Working from the line that contains "Gameplay with a" down to the last line below, repeat each line exactly.

--- Information supplied Enclosed Below ---

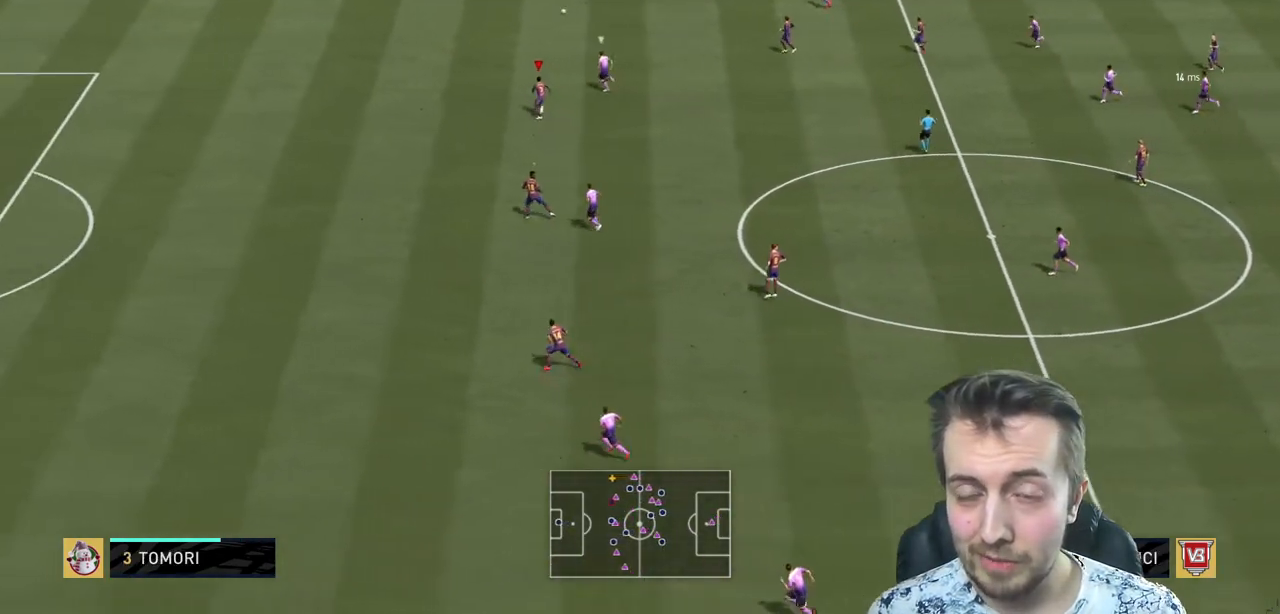
{"buttons": ["R2"], "left_stick": "right", "right_stick": "center", "events": [[501, "left_stick", "right"]]}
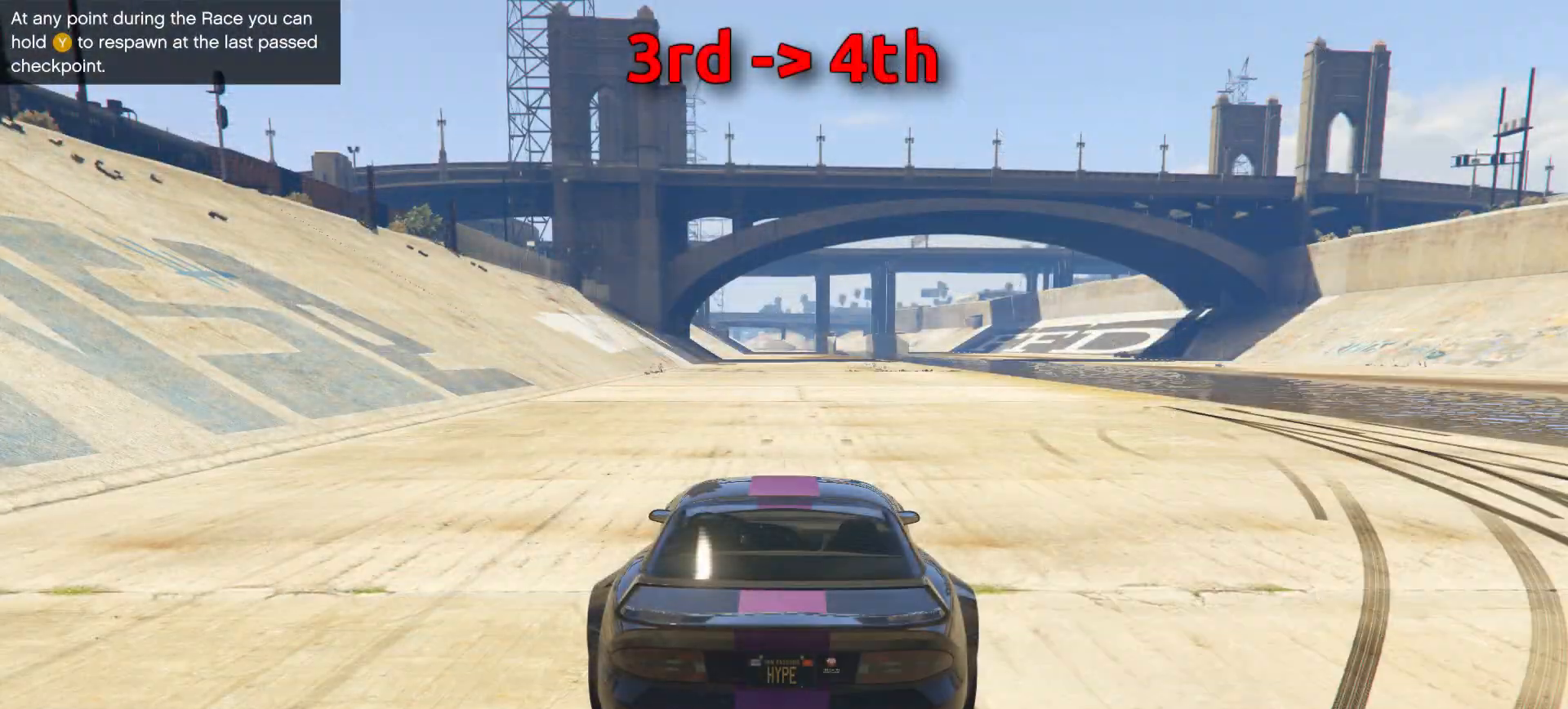
Gameplay with a controller (Xbox layout); each line is a JSON object with the inputs held at the frame after it. "events" lists button and stick changes between this image and that frame as [ms after this image, input, new state], when the widget could be followed in between. Not read: SHARE.
{"buttons": ["R2"], "left_stick": "center", "right_stick": "center", "events": []}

--- End of Enclosed Information supplied ---

> **Solved problem**
Gameplay with a controller (Xbox layout); each line is a JSON object with the inputs held at the frame after it. "events" lists button and stick changes between this image and that frame as [ms after this image, input, new state], when the widget could be followed in between. Not read: SHARE.
{"buttons": ["R2"], "left_stick": "center", "right_stick": "center", "events": []}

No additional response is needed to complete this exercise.